### Directive
Please put these lines into a numbered list, skipping the blank ones. Leave the pictures out of your answer.

[Chart comprehension records]

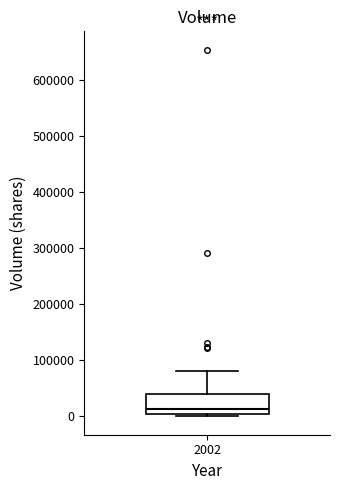

Transcribe this box plot: give where the median line is, the range the box spans, and where the two whiskers end, as read against the y-axis. The values are not printed on the chart, so give them approximately, as read against the axis.

median 10000, box 0 to 40000, whiskers 0 (just below the box's lower edge) to 80000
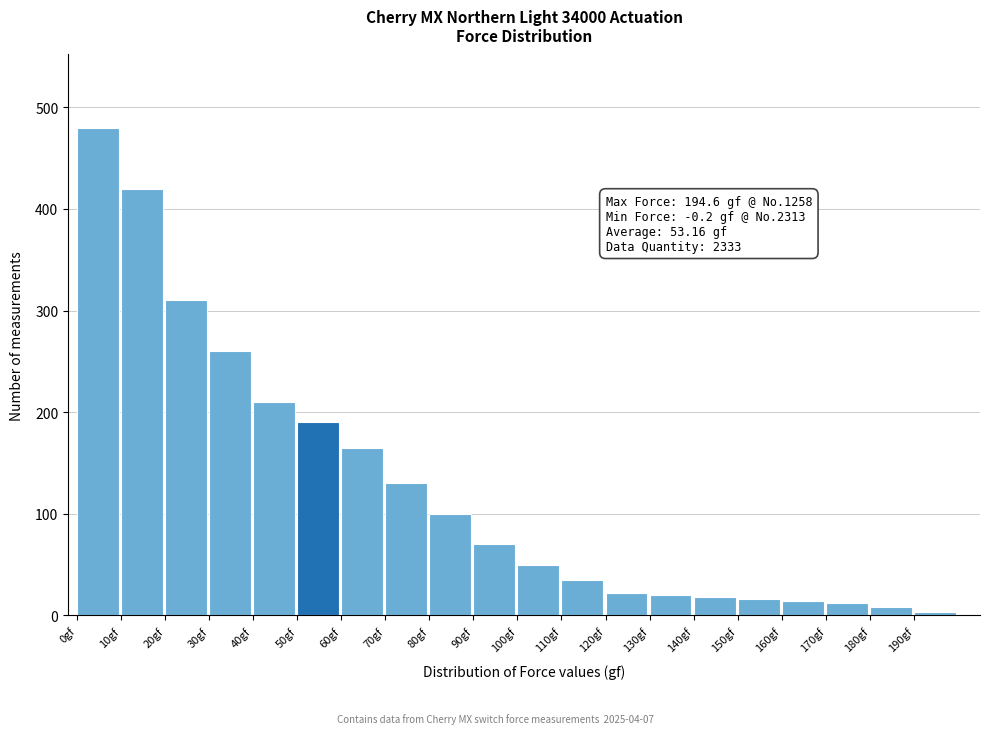

What is the label of the 16th bar from the right?

40gf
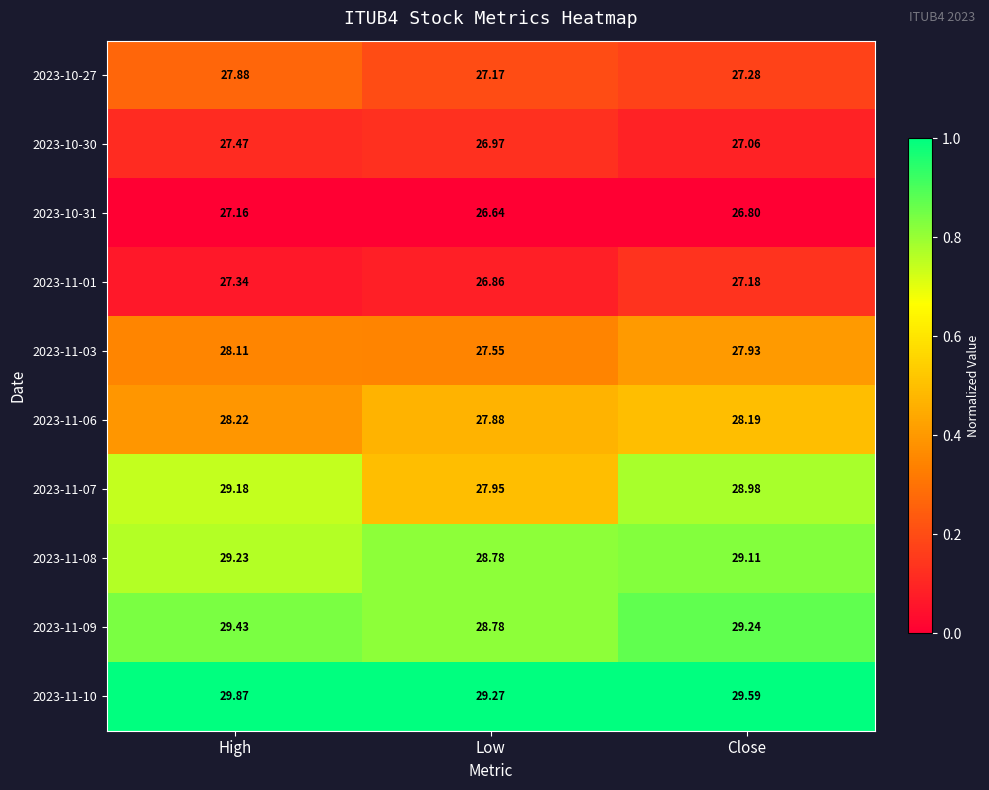

Count the number of categories in the chart.

3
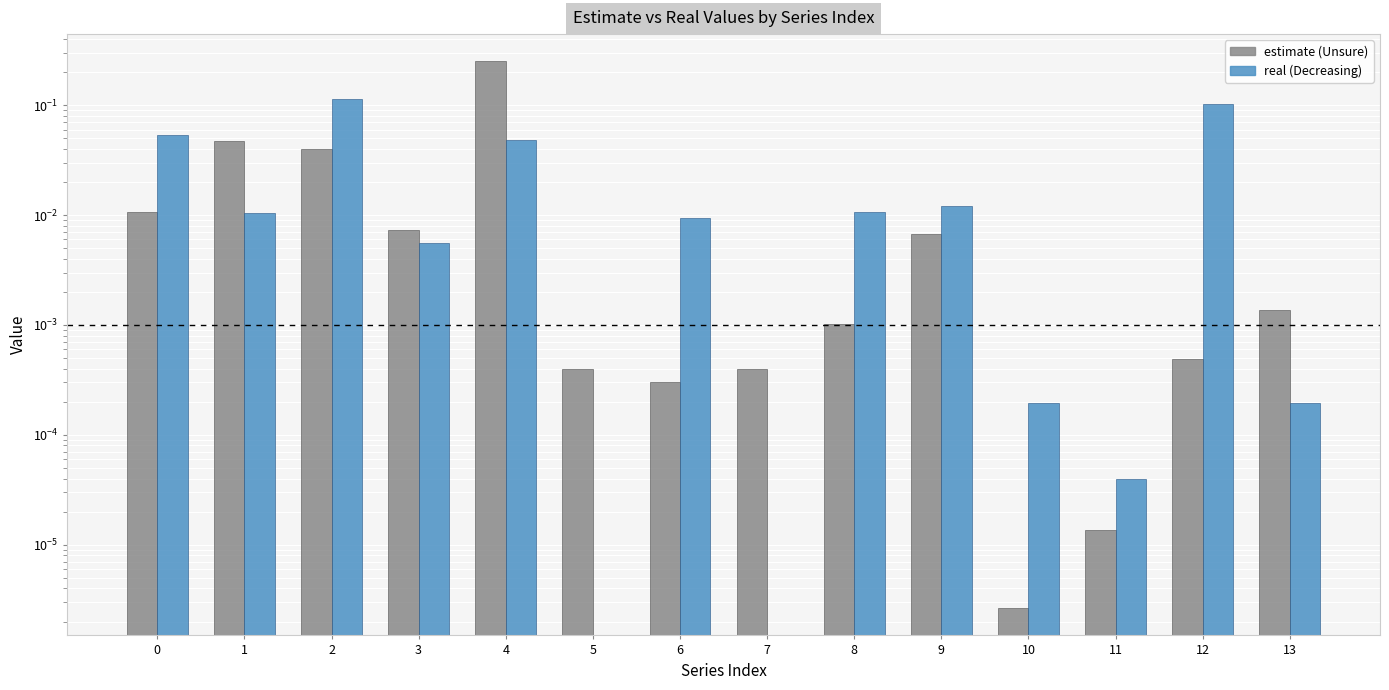

Which has a higher value, 1 or 7?

1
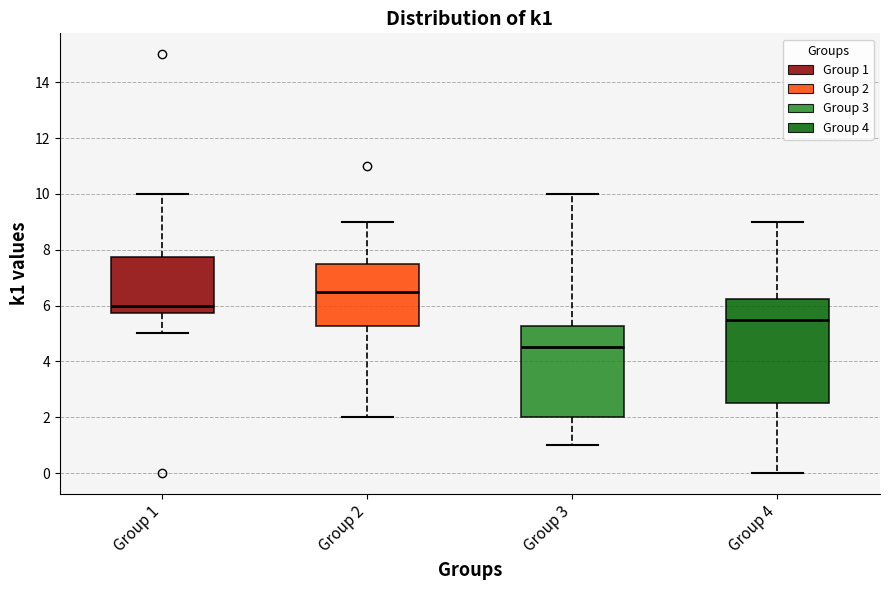

Where does the median line of the box for Group 4 sit on the y-axis? The values are not printed on the chart, so give them approximately, as read against the axis.

5.6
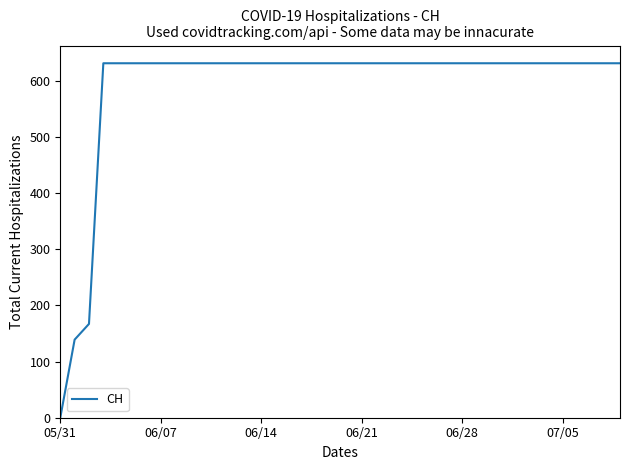

What is the difference between the maximum and minimum values?

631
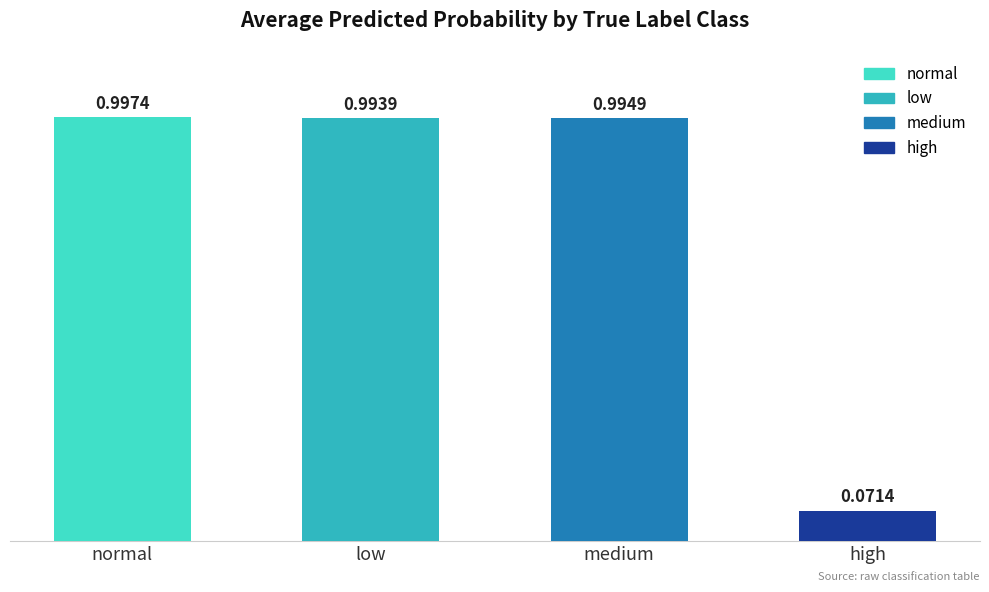

What is the label of the 2nd bar from the right?

medium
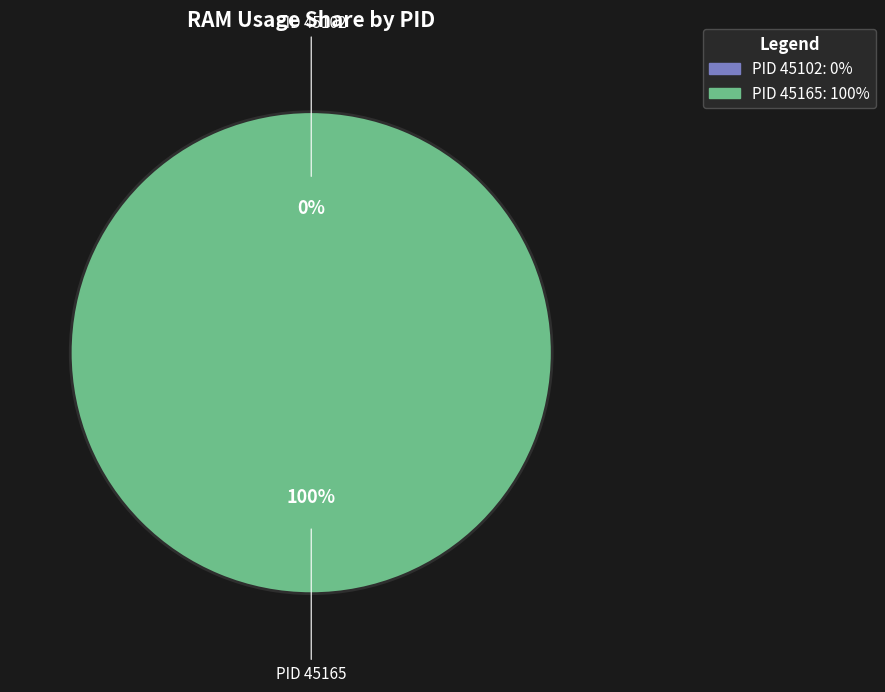

To the nearest percent, what is the combined percentage of 45165 and 45102?

100%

### Your response
1. Transcribe this box plot: give where the median line is, the range the box spans, and where the two whiskers end, as read against the y-axis. The values are not printed on the chart, so give them approximately, as read against the axis.
2. median 10000, box 0 to 40000, whiskers 0 (just below the box's lower edge) to 80000
3. What is the label of the 16th bar from the right?
4. 40gf
5. Count the number of categories in the chart.
6. 3
7. Which has a higher value, 1 or 7?
8. 1
9. Where does the median line of the box for Group 4 sit on the y-axis? The values are not printed on the chart, so give them approximately, as read against the axis.
10. 5.6
11. What is the difference between the maximum and minimum values?
12. 631
13. What is the label of the 2nd bar from the right?
14. medium
15. To the nearest percent, what is the combined percentage of 45165 and 45102?
16. 100%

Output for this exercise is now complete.